Write out the entries word for word, from their start through the line containing "Vamos repassar alguns", including both ends. Leave the pictures out of your answer.

Dataset entries »
>>>>
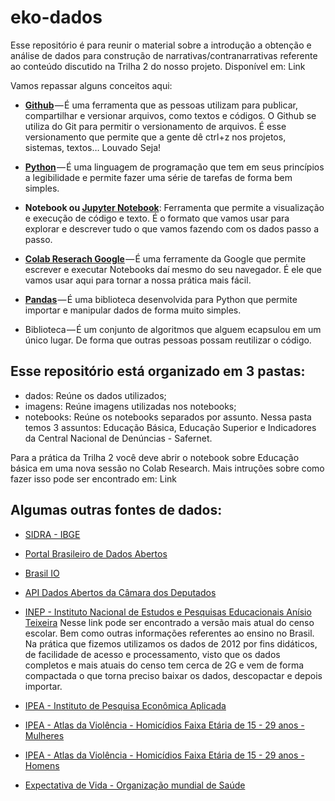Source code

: # eko-dados

Esse repositório é para reunir o material sobre a introdução a obtenção e análise de dados para construção de narrativas/contranarrativas referente ao conteúdo discutido na Trilha 2 do nosso projeto. Disponível em: Link

Vamos repassar alguns conceitos aqui:

- **[Github](https://github.com)** — É uma ferramenta que as pessoas utilizam para publicar, compartilhar e versionar arquivos, como textos e códigos. O Github se utiliza do Git para permitir o versionamento de arquivos. É esse versionamento que permite que a gente dê ctrl+z nos projetos, sistemas, textos… Louvado Seja!

- **[Python](https://python.org.br/)** — É uma linguagem de programação que tem em seus princípios a legibilidade e permite fazer uma série de tarefas de forma bem simples.

- **Notebook ou [Jupyter Notebook](https://jupyter.org/)**: Ferramenta que permite a visualização e execução de código e texto. É o formato que vamos usar para explorar e descrever tudo o que vamos fazendo com os dados passo a passo.

- **[Colab Reserach Google](https://colab.research.google.com/)** — É uma ferramente da Google que permite escrever e executar Notebooks daí mesmo do seu navegador. É ele que vamos usar aqui para tornar a nossa prática mais fácil.

- **[Pandas](https://medium.com/data-hackers/uma-introdu%C3%A7%C3%A3o-simples-ao-pandas-1e15eea37fa1)** — É uma biblioteca desenvolvida para Python que permite importar e manipular dados de forma muito simples.

- Biblioteca — É um conjunto de algoritmos que alguem ecapsulou em um único lugar. De forma que outras pessoas possam reutilizar o código.

## Esse repositório está organizado em 3 pastas:

- dados: Reúne os dados utilizados;
- imagens: Reúne imagens utilizadas nos notebooks;
- notebooks: Reúne os notebooks separados por assunto. Nessa pasta temos 3 assuntos: Educação Básica, Educação Superior e Indicadores da Central Nacional de Denúncias - Safernet.

Para a prática da Trilha 2 você deve abrir o notebook sobre Educação básica em uma nova sessão no Colab Research.
Mais intruções sobre como fazer isso pode ser encontrado em: Link

## Algumas outras fontes de dados:

- [SIDRA - IBGE](https://sidra.ibge.gov.br/home/pimpfrg/nordeste)
- [Portal Brasileiro de Dados Abertos](http://dados.gov.br/)
- [Brasil IO](https://brasil.io/home)
- [API Dados Abertos da Câmara dos Deputados](https://dadosabertos.camara.leg.br/swagger/api.html) 
- [INEP - Instituto Nacional de Estudos e Pesquisas Educacionais Anísio Teixeira](http://inep.gov.br/dados)
Nesse link pode ser encontrado a versão mais atual do censo escolar. Bem como outras informações referentes ao ensino no Brasil.
Na prática que fizemos utilizamos os dados de 2012 por fins didáticos, de facilidade de acesso e processamento, visto que os dados completos e mais atuais do censo tem cerca de 2G e vem de forma compactada o que torna preciso baixar os dados, descopactar e depois importar. 

- [IPEA - Instituto de Pesquisa Econômica Aplicada](http://www.ipeadata.gov.br/Default.aspx)
- [IPEA - Atlas da Violência - Homicídios Faixa Etária de 15 - 29 anos - Mulheres](http://www.ipea.gov.br/atlasviolencia/dados-series/74)
- [IPEA - Atlas da Violência - Homicídios Faixa Etária de 15 - 29 anos - Homens](http://www.ipea.gov.br/atlasviolencia/dados-series/71)
- [Expectativa de Vida - Organização mundial de Saúde](http://apps.who.int/gho/data/view.main.SDG2016LEXREGv?lang=en)

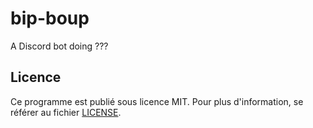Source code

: # bip-boup
A Discord bot doing ???

## Licence

Ce programme est publié sous licence MIT. Pour plus d'information, se référer au fichier [LICENSE](/LICENSE).
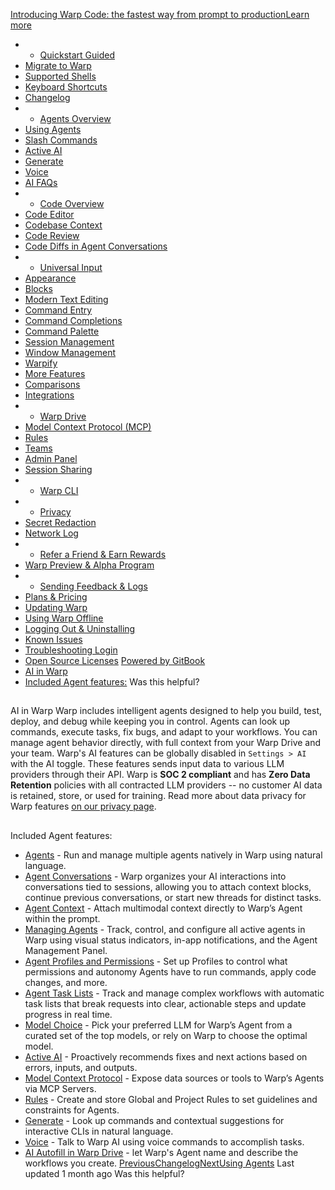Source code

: [Introducing Warp Code: the fastest way from prompt to productionLearn more ](https://www.warp.dev/blog/introducing-warp-code-prompt-to-prod)
 * * [Quickstart Guided](/)
 * [Migrate to Warp](/getting-started/migrate-to-warp)
 * [Supported Shells](/getting-started/supported-shells)
 * [Keyboard Shortcuts](/getting-started/keyboard-shortcuts)
 * [Changelog](/getting-started/changelog)
 * * [Agents Overview](/agents/agents-overview)
 * [Using Agents](/agents/using-agents)
 * [Slash Commands](/agents/slash-commands)
 * [Active AI](/agents/active-ai)
 * [Generate](/agents/generate)
 * [Voice](/agents/voice)
 * [AI FAQs](/agents/ai-faqs)
 * * [Code Overview](/code/code-overview)
 * [Code Editor](/code/code-editor)
 * [Codebase Context](/code/codebase-context)
 * [Code Review](/code/code-review)
 * [Code Diffs in Agent Conversations](/code/reviewing-code)
 * * [Universal Input](/terminal/universal-input)
 * [Appearance](/terminal/appearance)
 * [Blocks](/terminal/blocks)
 * [Modern Text Editing](/terminal/editor)
 * [Command Entry](/terminal/entry)
 * [Command Completions](/terminal/command-completions)
 * [Command Palette](/terminal/command-palette)
 * [Session Management](/terminal/sessions)
 * [Window Management](/terminal/windows)
 * [Warpify](/terminal/warpify)
 * [More Features](/terminal/more-features)
 * [Comparisons](/terminal/comparisons)
 * [Integrations](/terminal/integrations-and-plugins)
 * * [Warp Drive](/knowledge-and-collaboration/warp-drive)
 * [Model Context Protocol (MCP)](/knowledge-and-collaboration/mcp)
 * [Rules](/knowledge-and-collaboration/rules)
 * [Teams](/knowledge-and-collaboration/teams)
 * [Admin Panel](/knowledge-and-collaboration/admin-panel)
 * [Session Sharing](/knowledge-and-collaboration/session-sharing)
 * * [Warp CLI](/developers/cli)
 * * [Privacy](/privacy/privacy)
 * [Secret Redaction](/privacy/secret-redaction)
 * [Network Log](/privacy/network-log)
 * * [Refer a Friend & Earn Rewards](/community/refer-a-friend)
 * [Warp Preview & Alpha Program](/community/warp-preview-and-alpha-program)
 * * [Sending Feedback & Logs](/support-and-billing/sending-us-feedback)
 * [Plans & Pricing](/support-and-billing/plans-and-pricing)
 * [Updating Warp](/support-and-billing/updating-warp)
 * [Using Warp Offline](/support-and-billing/using-warp-offline)
 * [Logging Out & Uninstalling](/support-and-billing/uninstalling-warp)
 * [Known Issues](/support-and-billing/known-issues)
 * [Troubleshooting Login](/support-and-billing/troubleshooting-login-issues)
 * [Open Source Licenses](/support-and-billing/licenses)
[Powered by GitBook](https://www.gitbook.com/?utm_source=content&utm_medium=trademark&utm_campaign=-MbqIgTw17KQvq_DQuRr)
 * [AI in Warp](#ai-in-warp)
 * [Included Agent features:](#included-agent-features)
Was this helpful?
## 
[](#ai-in-warp)
AI in Warp
Warp includes intelligent agents designed to help you build, test, deploy, and debug while keeping you in control. Agents can look up commands, execute tasks, fix bugs, and adapt to your workflows. You can manage agent behavior directly, with full context from your Warp Drive and your team.
Warp's AI features can be globally disabled in `Settings > AI` with the AI toggle. These features sends input data to various LLM providers through their API. Warp is **SOC 2 compliant** and has **Zero Data Retention** policies with all contracted LLM providers -- no customer AI data is retained, store, or used for training. Read more about data privacy for Warp features [on our privacy page](https://www.warp.dev/privacy).
## 
[](#included-agent-features)
Included Agent features:
 * [Agents](/agents/using-agents) - Run and manage multiple agents natively in Warp using natural language.
 * [Agent Conversations](/agents/using-agents/agent-conversations) - Warp organizes your AI interactions into conversations tied to sessions, allowing you to attach context blocks, continue previous conversations, or start new threads for distinct tasks.
 * [Agent Context](/agents/using-agents/agent-context) - Attach multimodal context directly to Warp’s Agent within the prompt.
 * [Managing Agents](/agents/using-agents/managing-agents) - Track, control, and configure all active agents in Warp using visual status indicators, in-app notifications, and the Agent Management Panel.
 * [Agent Profiles and Permissions](/agents/using-agents/agent-profiles-permissions) - Set up Profiles to control what permissions and autonomy Agents have to run commands, apply code changes, and more.
 * [Agent Task Lists](/agents/using-agents/agent-tasklists) - Track and manage complex workflows with automatic task lists that break requests into clear, actionable steps and update progress in real time.
 * [Model Choice](/agents/using-agents/model-choice) - Pick your preferred LLM for Warp’s Agent from a curated set of the top models, or rely on Warp to choose the optimal model.
 * [Active AI](/agents/active-ai) - Proactively recommends fixes and next actions based on errors, inputs, and outputs.
 * [Model Context Protocol](/knowledge-and-collaboration/mcp) - Expose data sources or tools to Warp’s Agents via MCP Servers.
 * [Rules](/knowledge-and-collaboration/rules) - Create and store Global and Project Rules to set guidelines and constraints for Agents.
 * [Generate](/agents/generate) - Look up commands and contextual suggestions for interactive CLIs in natural language.
 * [Voice](/agents/voice) - Talk to Warp AI using voice commands to accomplish tasks.
 * [AI Autofill in Warp Drive](/knowledge-and-collaboration/warp-drive/workflows#ai-autofill) - let Warp's Agent name and describe the workflows you create.
[PreviousChangelog](/getting-started/changelog)[NextUsing Agents](/agents/using-agents)
Last updated 1 month ago
Was this helpful?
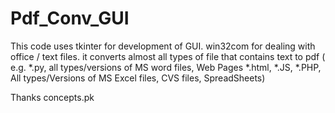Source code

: # Pdf_Conv_GUI
This code uses tkinter for development of GUI.
win32com for dealing with office / text files.
it converts almost all types of file that contains text to pdf
( e.g. *.py, all types/versions of MS word files, Web Pages *.html, *.JS, *.PHP, 
       All types/Versions of MS Excel files, CVS files, SpreadSheets)

Thanks  concepts.pk
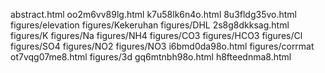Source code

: abstract.html
oo2m6vv89lg.html
k7u58lk6n4o.html
8u3fldg35vo.html
figures/elevation
figures/Kekeruhan
figures/DHL
2s8g8dkksag.html
figures/K
figures/Na
figures/NH4
figures/CO3
figures/HCO3
figures/Cl
figures/SO4
figures/NO2
figures/NO3
i6bmd0da98o.html
figures/corrmat
ot7vqg07me8.html
figures/3d
gq6mtnbh98o.html
h8fteednma8.html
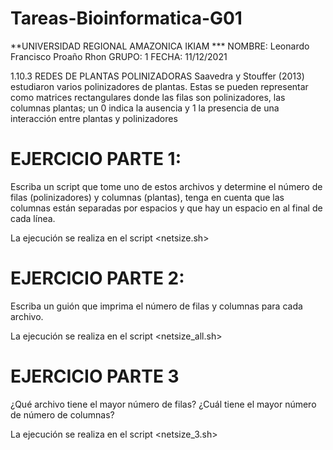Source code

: # Tareas-Bioinformatica-G01

**UNIVERSIDAD REGIONAL AMAZONICA IKIAM ***
 NOMBRE: Leonardo Francisco Proaño Rhon
 GRUPO: 1 
 FECHA: 11/12/2021

 1.10.3 REDES DE PLANTAS POLINIZADORAS
Saavedra y Stouffer (2013) estudiaron varios polinizadores de plantas. Estas se pueden representar como matrices rectangulares donde las filas son polinizadores, las columnas plantas; un 0 indica la ausencia y 1 la presencia de una interacción entre plantas y polinizadores
    
# EJERCICIO PARTE 1:
Escriba un script que tome uno de estos archivos y determine el número de filas (polinizadores) y columnas (plantas), tenga en cuenta que las columnas están separadas por espacios y que hay un espacio en al final de cada línea.

La ejecución se realiza en el script <netsize.sh>
# EJERCICIO PARTE 2:
Escriba un guión que imprima el número de filas y columnas para cada archivo.

La ejecución se realiza en el script <netsize_all.sh>
     
# EJERCICIO PARTE 3
¿Qué archivo tiene el mayor número de filas? ¿Cuál tiene el mayor número de número de columnas?

La ejecución se realiza en el script <netsize_3.sh>
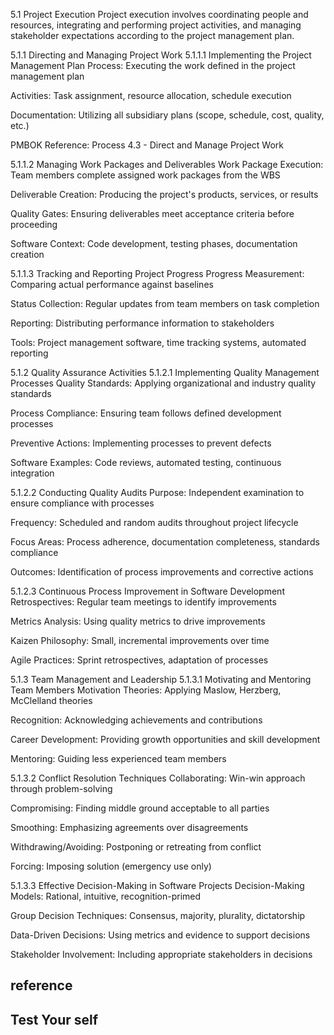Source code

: 5.1 Project Execution
Project execution involves coordinating people and resources, integrating and performing project activities, and managing stakeholder expectations according to the project management plan.

5.1.1 Directing and Managing Project Work
5.1.1.1 Implementing the Project Management Plan
Process: Executing the work defined in the project management plan

Activities: Task assignment, resource allocation, schedule execution

Documentation: Utilizing all subsidiary plans (scope, schedule, cost, quality, etc.)

PMBOK Reference: Process 4.3 - Direct and Manage Project Work

5.1.1.2 Managing Work Packages and Deliverables
Work Package Execution: Team members complete assigned work packages from the WBS

Deliverable Creation: Producing the project's products, services, or results

Quality Gates: Ensuring deliverables meet acceptance criteria before proceeding

Software Context: Code development, testing phases, documentation creation

5.1.1.3 Tracking and Reporting Project Progress
Progress Measurement: Comparing actual performance against baselines

Status Collection: Regular updates from team members on task completion

Reporting: Distributing performance information to stakeholders

Tools: Project management software, time tracking systems, automated reporting

5.1.2 Quality Assurance Activities
5.1.2.1 Implementing Quality Management Processes
Quality Standards: Applying organizational and industry quality standards

Process Compliance: Ensuring team follows defined development processes

Preventive Actions: Implementing processes to prevent defects

Software Examples: Code reviews, automated testing, continuous integration

5.1.2.2 Conducting Quality Audits
Purpose: Independent examination to ensure compliance with processes

Frequency: Scheduled and random audits throughout project lifecycle

Focus Areas: Process adherence, documentation completeness, standards compliance

Outcomes: Identification of process improvements and corrective actions

5.1.2.3 Continuous Process Improvement in Software Development
Retrospectives: Regular team meetings to identify improvements

Metrics Analysis: Using quality metrics to drive improvements

Kaizen Philosophy: Small, incremental improvements over time

Agile Practices: Sprint retrospectives, adaptation of processes

5.1.3 Team Management and Leadership
5.1.3.1 Motivating and Mentoring Team Members
Motivation Theories: Applying Maslow, Herzberg, McClelland theories

Recognition: Acknowledging achievements and contributions

Career Development: Providing growth opportunities and skill development

Mentoring: Guiding less experienced team members

5.1.3.2 Conflict Resolution Techniques
Collaborating: Win-win approach through problem-solving

Compromising: Finding middle ground acceptable to all parties

Smoothing: Emphasizing agreements over disagreements

Withdrawing/Avoiding: Postponing or retreating from conflict

Forcing: Imposing solution (emergency use only)

5.1.3.3 Effective Decision-Making in Software Projects
Decision-Making Models: Rational, intuitive, recognition-primed

Group Decision Techniques: Consensus, majority, plurality, dictatorship

Data-Driven Decisions: Using metrics and evidence to support decisions

Stakeholder Involvement: Including appropriate stakeholders in decisions

## reference

## Test Your self
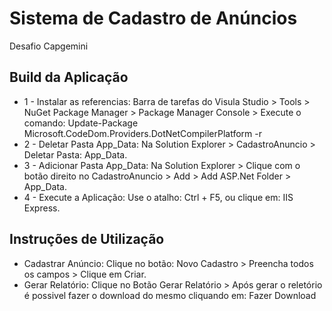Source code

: # Sistema de Cadastro de Anúncios
Desafio Capgemini
## Build da Aplicação
- 1 - Instalar as referencias:
  Barra de tarefas do Visula Studio > Tools > NuGet Package Manager > Package Manager Console > Execute o comando: Update-Package Microsoft.CodeDom.Providers.DotNetCompilerPlatform -r
- 2 - Deletar Pasta App_Data:
 Na Solution Explorer > CadastroAnuncio > Deletar Pasta: App_Data.
- 3 - Adicionar Pasta App_Data:
 Na Solution Explorer > Clique com o botão direito no CadastroAnuncio > Add > Add ASP.Net Folder > App_Data. 
- 4 - Execute a Aplicação:
  Use o atalho: Ctrl + F5, ou clique em: IIS Express.
## Instruções de Utilização
- Cadastrar Anúncio:
  Clique no botão: Novo Cadastro > Preencha todos os campos > Clique em Criar.
- Gerar Relatório:
  Clique no Botão Gerar Relatório > Após gerar o reletório é possivel fazer o download do mesmo cliquando em: Fazer Download
 
 
  
  
  
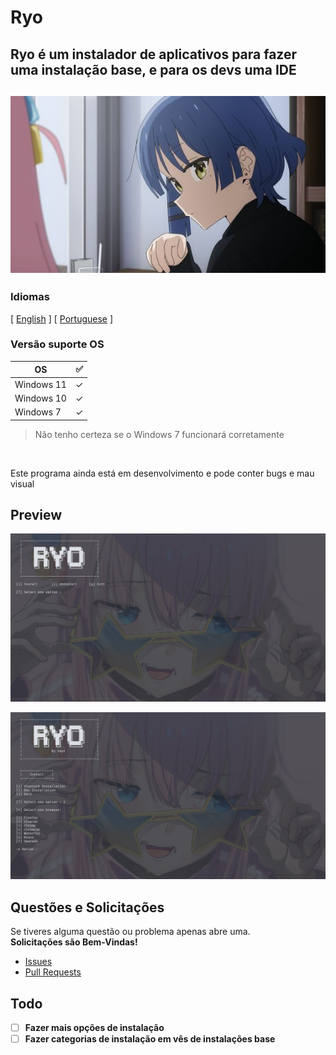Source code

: <!-- Header -->
# Ryo

## Ryo é um instalador de aplicativos para fazer uma instalação base, e para os devs uma IDE

<h2 align="center">
    <img src="resources/ryo_image.jpg" alt="app-image">
</h2>

<!-- Information -->
### Idiomas

<p>[ <a href="README.md">English</a> ] [ <a href="README-PT.md">Portuguese</a> ]</p>

### Versão suporte OS

| OS      | ✅   |
| ------- | --- |
| Windows 11 | ✓  |
| Windows 10 | ✓  |
| Windows 7 | ✓  |
> Não tenho certeza se o Windows 7 funcionará corretamente

<br>
<p>Este programa ainda está em desenvolvimento e pode conter bugs e mau visual</p>

## Preview

![Preview-1](resources/previews/preview1.png)

![Preview-2](resources/previews/preview2.png)

## Questões e Solicitações
<p>
	Se tiveres alguma questão ou problema apenas abre uma.
	<br>
	<strong>Solicitações são Bem-Vindas!</strong>
</p>

- <a href="https://github.com/srcrapi/ryo/issues">Issues</a>
- <a href="https://github.com/srcrapi/ryo/pulls">Pull Requests</a>

## Todo

- [ ] **Fazer mais opções de instalação**
- [ ] **Fazer categorias de instalação em vês de instalações base**
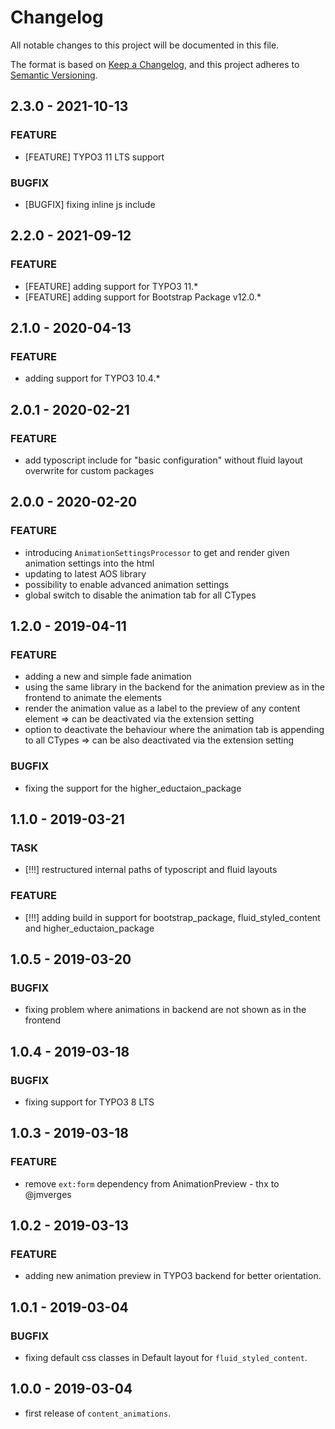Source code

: # Changelog
All notable changes to this project will be documented in this file.

The format is based on [Keep a Changelog](https://keepachangelog.com/en/1.0.0/),
and this project adheres to [Semantic Versioning](https://semver.org/spec/v2.0.0.html).

## 2.3.0 - 2021-10-13
### FEATURE
- [FEATURE] TYPO3 11 LTS support

### BUGFIX
- [BUGFIX] fixing inline js include

## 2.2.0 - 2021-09-12
### FEATURE
- [FEATURE] adding support for TYPO3 11.*
- [FEATURE] adding support for Bootstrap Package v12.0.*

## 2.1.0 - 2020-04-13
### FEATURE
- adding support for TYPO3 10.4.*

## 2.0.1 - 2020-02-21
### FEATURE
- add typoscript include for "basic configuration" without fluid layout overwrite for custom packages

## 2.0.0 - 2020-02-20
### FEATURE
- introducing `AnimationSettingsProcessor` to get and render given animation settings into the html
- updating to latest AOS library
- possibility to enable advanced animation settings
- global switch to disable the animation tab for all CTypes

## 1.2.0 - 2019-04-11
### FEATURE
- adding a new and simple fade animation
- using the same library in the backend for the animation preview as in the frontend to animate the elements
- render the animation value as a label to the preview of any content element => can be deactivated via the extension setting
- option to deactivate the behaviour where the animation tab is appending to all CTypes => can be also deactivated via the extension setting

### BUGFIX
- fixing the support for the higher_eductaion_package

## 1.1.0 - 2019-03-21
### TASK
- [!!!] restructured internal paths of typoscript and fluid layouts

### FEATURE
- [!!!] adding build in support for bootstrap_package, fluid_styled_content and higher_eductaion_package

## 1.0.5 - 2019-03-20
### BUGFIX
- fixing problem where animations in backend are not shown as in the frontend

## 1.0.4 - 2019-03-18
### BUGFIX
- fixing support for TYPO3 8 LTS

## 1.0.3 - 2019-03-18
### FEATURE
- remove `ext:form` dependency from AnimationPreview - thx to @jmverges

## 1.0.2 - 2019-03-13
### FEATURE
- adding new animation preview in TYPO3 backend for better orientation.

## 1.0.1 - 2019-03-04
### BUGFIX
- fixing default css classes in Default layout for `fluid_styled_content`.

## 1.0.0 - 2019-03-04
- first release of `content_animations`.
<<<<
Answer section »
Source code

: # eko-dados

Esse repositório é para reunir o material sobre a introdução a obtenção e análise de dados para construção de narrativas/contranarrativas referente ao conteúdo discutido na Trilha 2 do nosso projeto. Disponível em: Link

Vamos repassar alguns conceitos aqui:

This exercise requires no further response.